4. Drop first delimiter and take symbols until next delimiter will be met ["1", "2", .... ]

So the questions are:

How I can improve function splitByDelimiter?

Can I remove prepend and drop of delimiter and make direct split of string?

How I can rewrite the function so there will be less parentheses?

May be I miss something and there are already standard function with this functionality?

Answer 1

Doesn't Data.List.Split.splitOn do this?

Answer 2

splitBy delimiter = foldr f [[]] 
            where f c l@(x:xs) | c == delimiter = []:l
                             | otherwise = (c:x):xs

Edit: not by the original author, but below is a more (overly?) verbose, and less flexible version (specific to Char/String) to help clarify how this works. Use the above version because it works on any list of a type with an Eq instance.

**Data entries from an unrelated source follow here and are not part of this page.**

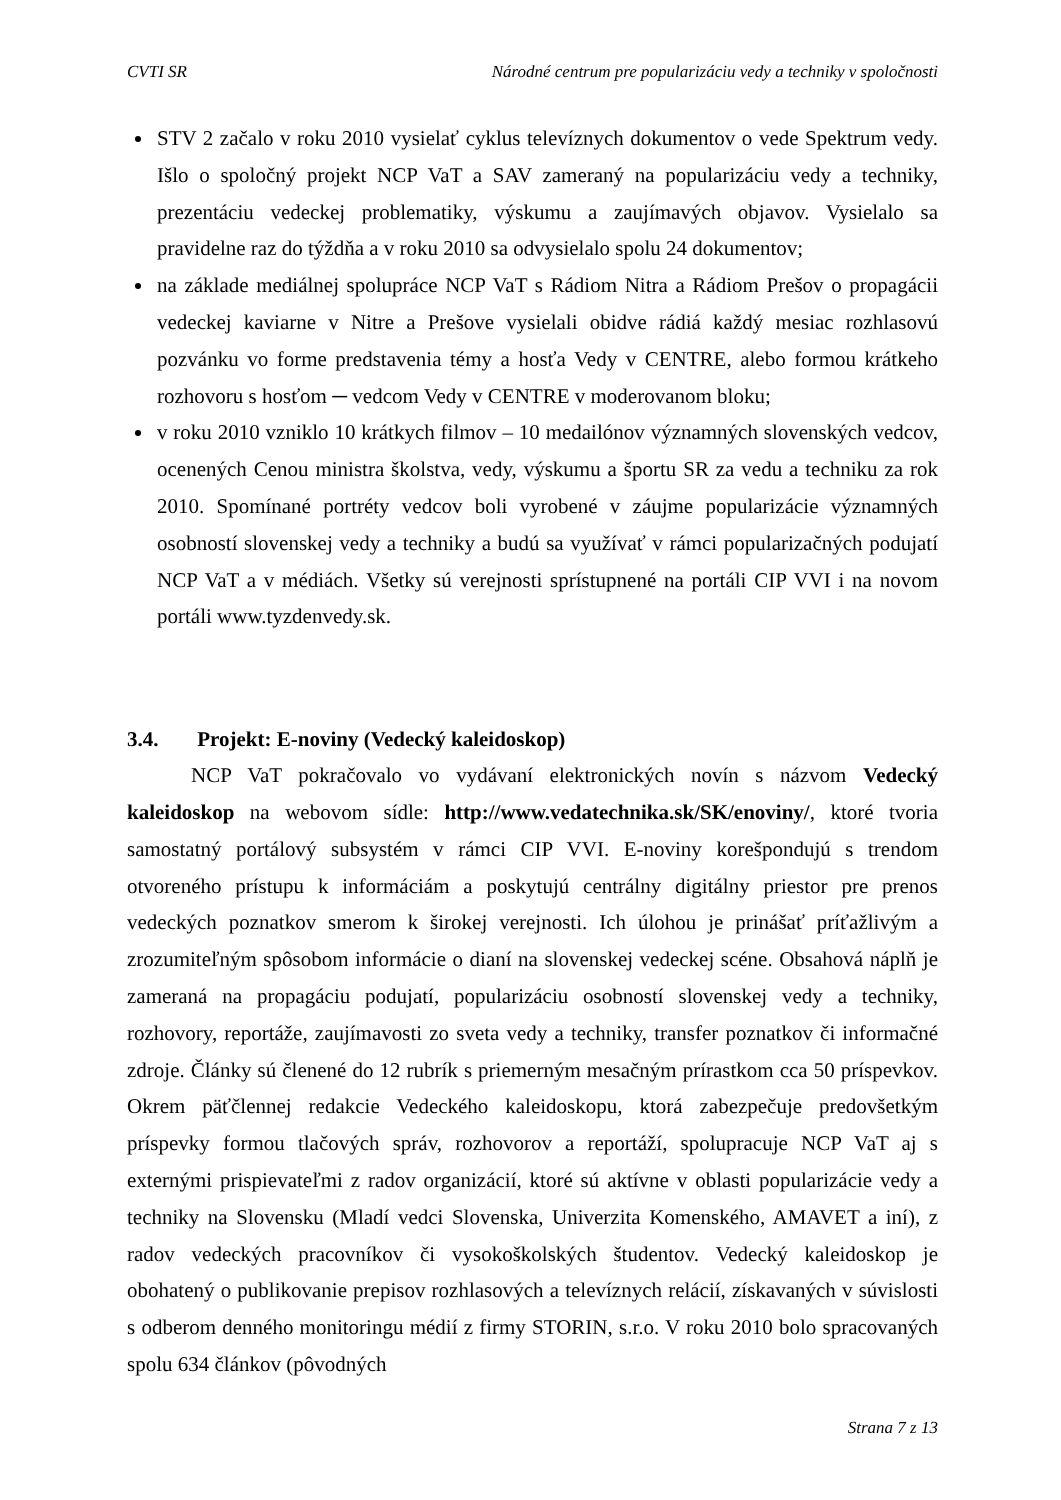CVTI SR Národné centrum pre popularizáciu vedy a techniky v spoločnosti
STV 2 začalo v roku 2010 vysielať cyklus televíznych dokumentov o vede Spektrum vedy. Išlo o spoločný projekt NCP VaT a SAV zameraný na popularizáciu vedy a techniky, prezentáciu vedeckej problematiky, výskumu a zaujímavých objavov. Vysielalo sa pravidelne raz do týždňa a v roku 2010 sa odvysielalo spolu 24 dokumentov;
na základe mediálnej spolupráce NCP VaT s Rádiom Nitra a Rádiom Prešov o propagácii vedeckej kaviarne v Nitre a Prešove vysielali obidve rádiá každý mesiac rozhlasovú pozvánku vo forme predstavenia témy a hosťa Vedy v CENTRE, alebo formou krátkeho rozhovoru s hosťom ─ vedcom Vedy v CENTRE v moderovanom bloku;
v roku 2010 vzniklo 10 krátkych filmov – 10 medailónov významných slovenských vedcov, ocenených Cenou ministra školstva, vedy, výskumu a športu SR za vedu a techniku za rok 2010. Spomínané portréty vedcov boli vyrobené v záujme popularizácie významných osobností slovenskej vedy a techniky a budú sa využívať v rámci popularizačných podujatí NCP VaT a v médiách. Všetky sú verejnosti sprístupnené na portáli CIP VVI i na novom portáli www.tyzdenvedy.sk.
3.4. Projekt: E-noviny (Vedecký kaleidoskop)
NCP VaT pokračovalo vo vydávaní elektronických novín s názvom Vedecký kaleidoskop na webovom sídle: http://www.vedatechnika.sk/SK/enoviny/, ktoré tvoria samostatný portálový subsystém v rámci CIP VVI. E-noviny korešpondujú s trendom otvoreného prístupu k informáciám a poskytujú centrálny digitálny priestor pre prenos vedeckých poznatkov smerom k širokej verejnosti. Ich úlohou je prinášať príťažlivým a zrozumiteľným spôsobom informácie o dianí na slovenskej vedeckej scéne. Obsahová náplň je zameraná na propagáciu podujatí, popularizáciu osobností slovenskej vedy a techniky, rozhovory, reportáže, zaujímavosti zo sveta vedy a techniky, transfer poznatkov či informačné zdroje. Články sú členené do 12 rubrík s priemerným mesačným prírastkom cca 50 príspevkov. Okrem päťčlennej redakcie Vedeckého kaleidoskopu, ktorá zabezpečuje predovšetkým príspevky formou tlačových správ, rozhovorov a reportáží, spolupracuje NCP VaT aj s externými prispievateľmi z radov organizácií, ktoré sú aktívne v oblasti popularizácie vedy a techniky na Slovensku (Mladí vedci Slovenska, Univerzita Komenského, AMAVET a iní), z radov vedeckých pracovníkov či vysokoškolských študentov. Vedecký kaleidoskop je obohatený o publikovanie prepisov rozhlasových a televíznych relácií, získavaných v súvislosti s odberom denného monitoringu médií z firmy STORIN, s.r.o. V roku 2010 bolo spracovaných spolu 634 článkov (pôvodných
Strana 7 z 13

splitBy :: Char -> String -> [String]
splitBy _ "" = [];
splitBy delimiterChar inputString = foldr f [""] inputString
  where f :: Char -> [String] -> [String]
        f currentChar allStrings@(partialString:handledStrings)
          | currentChar == delimiterChar = "":allStrings -- start a new partial string at the head of the list of all strings
          | otherwise = (currentChar:partialString):handledStrings -- add the current char to the partial string

-- input:       "a,b,c"
-- fold steps:
-- first step:  'c' -> [""] -> ["c"]
-- second step: ',' -> ["c"] -> ["","c"]
-- third step:  'b' -> ["","c"] -> ["b","c"]
-- fourth step: ',' -> ["b","c"] -> ["","b","c"]
-- fifth step:  'a' -> ["","b","c"] -> ["a","b","c"]

Answer 3

This is a bit of a hack, but heck, it works.

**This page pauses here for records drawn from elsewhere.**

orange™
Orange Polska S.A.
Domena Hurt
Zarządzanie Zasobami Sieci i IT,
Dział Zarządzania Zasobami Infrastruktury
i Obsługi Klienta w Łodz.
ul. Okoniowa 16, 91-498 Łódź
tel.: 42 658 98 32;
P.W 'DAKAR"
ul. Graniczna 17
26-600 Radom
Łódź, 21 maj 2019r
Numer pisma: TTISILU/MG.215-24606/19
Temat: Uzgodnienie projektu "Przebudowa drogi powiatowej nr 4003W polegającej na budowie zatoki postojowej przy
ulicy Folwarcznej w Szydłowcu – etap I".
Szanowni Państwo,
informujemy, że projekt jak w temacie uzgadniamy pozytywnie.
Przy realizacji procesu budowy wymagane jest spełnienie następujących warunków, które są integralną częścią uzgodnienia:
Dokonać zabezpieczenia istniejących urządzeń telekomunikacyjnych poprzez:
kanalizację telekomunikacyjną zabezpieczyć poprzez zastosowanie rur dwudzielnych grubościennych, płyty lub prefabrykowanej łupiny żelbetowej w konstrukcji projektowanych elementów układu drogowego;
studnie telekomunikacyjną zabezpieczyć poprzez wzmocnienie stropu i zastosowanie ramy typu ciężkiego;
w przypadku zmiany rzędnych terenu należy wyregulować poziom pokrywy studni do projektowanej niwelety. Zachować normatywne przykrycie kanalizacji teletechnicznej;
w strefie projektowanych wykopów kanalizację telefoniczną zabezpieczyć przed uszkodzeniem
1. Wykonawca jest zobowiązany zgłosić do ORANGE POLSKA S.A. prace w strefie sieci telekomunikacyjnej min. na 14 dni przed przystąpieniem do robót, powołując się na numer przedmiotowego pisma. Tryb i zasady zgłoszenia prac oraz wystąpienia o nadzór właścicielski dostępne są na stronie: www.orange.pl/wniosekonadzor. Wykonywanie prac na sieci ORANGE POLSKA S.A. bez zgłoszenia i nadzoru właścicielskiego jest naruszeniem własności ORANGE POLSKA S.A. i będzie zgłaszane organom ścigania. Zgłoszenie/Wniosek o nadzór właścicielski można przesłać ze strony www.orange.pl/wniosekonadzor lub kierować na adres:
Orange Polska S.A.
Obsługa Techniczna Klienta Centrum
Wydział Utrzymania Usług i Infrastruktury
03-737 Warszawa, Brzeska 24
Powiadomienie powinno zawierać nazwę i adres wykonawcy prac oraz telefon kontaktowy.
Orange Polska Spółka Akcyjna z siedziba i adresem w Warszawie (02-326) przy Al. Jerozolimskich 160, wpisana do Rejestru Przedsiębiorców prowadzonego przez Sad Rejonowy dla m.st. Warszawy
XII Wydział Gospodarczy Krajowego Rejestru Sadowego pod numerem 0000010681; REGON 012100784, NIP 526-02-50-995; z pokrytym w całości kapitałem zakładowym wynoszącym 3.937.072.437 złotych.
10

yourFunc str = map (+1) $ read ("[" ++ str ++ "]")

Here is a non-hack version using unfoldr:

import Data.List
import Control.Arrow(second)

-- break' is like break but removes the
-- delimiter from the rest string
break' d = second (drop 1) . break d

split :: String -> Maybe (String,String)
split [] = Nothing
split xs = Just . break' (==',') $ xs

yourFunc :: String -> [Int]
yourFunc = map ((+1) . read) . unfoldr split

Answer 4

Just for fun, here is how you could create a simple parser with Parsec:

module Main where

import Control.Applicative hiding (many)
import Text.Parsec
import Text.Parsec.String

line :: Parser [Int]
line = number `sepBy` (char ',' *> spaces)

number = read <$> many digit

One advantage is that it's easily create a parser which is flexible in what it will accept:

*Main Text.Parsec Text.Parsec.Token> :load "/home/mikste/programming/Temp.hs"
[1 of 1] Compiling Main             ( /home/mikste/programming/Temp.hs, interpreted )
Ok, modules loaded: Main.
*Main Text.Parsec Text.Parsec.Token> parse line "" "1, 2, 3"
Right [1,2,3]
*Main Text.Parsec Text.Parsec.Token> parse line "" "10,2703,   5, 3"
Right [10,2703,5,3]
*Main Text.Parsec Text.Parsec.Token> 

Answer 5

This is application of HaskellElephant's answer to original question with minor changes

splitByDelimiter :: Char -> String -> [String]
splitByDelimiter = unfoldr . splitSingle

splitSingle :: Char -> String -> Maybe (String,String)
splitSingle _ [] = Nothing
splitSingle delimiter xs =
  let (ys, zs) = break (== delimiter) xs in
  Just (ys, drop 1 zs)

Where the function splitSingle split the list in two substrings by first delimiter.

For example: "1,2,-5,-23,15" -> Just ("1", "2,-5,-23,15")

Answer 6

splitBy del str = helper del str []   
    where 
        helper _ [] acc = let acc0 = reverse acc in [acc0] 
        helper del (x:xs) acc   
            | x==del    = let acc0 = reverse acc in acc0 : helper del xs []  
            | otherwise = let acc0 = x : acc     in helper del xs acc0 

Answer 7

This code works fine use:- split "Your string" [] and replace ',' with any delimiter

split [] t = [t]
split (a:l) t = if a==',' then (t:split l []) else split l (t++[a])

Answer 8

import qualified Text.Regex as RegExp

myRegexSplit :: String -> String -> [String]
myRegexSplit regExp theString = 
  let result = RegExp.splitRegex (RegExp.mkRegex regExp) theString
  in filter (not . null) result

-- using regex has the advantage of making it easy to use a regular
-- expression instead of only normal strings as delimiters.

-- the splitRegex function tends to return an array with an empty string
-- as the last element. So the filter takes it out

-- how to use in ghci to split a sentence
let timeParts = myRegexSplit " " "I love ponies a lot"

Answer 9

Another without imports:

splitBy :: Char -> String -> [String]
splitBy _ [] = []
splitBy c s  =
  let
    i = (length . takeWhile (/= c)) s
    (as, bs) = splitAt i s
  in as : splitBy c (if bs == [] then [] else tail bs)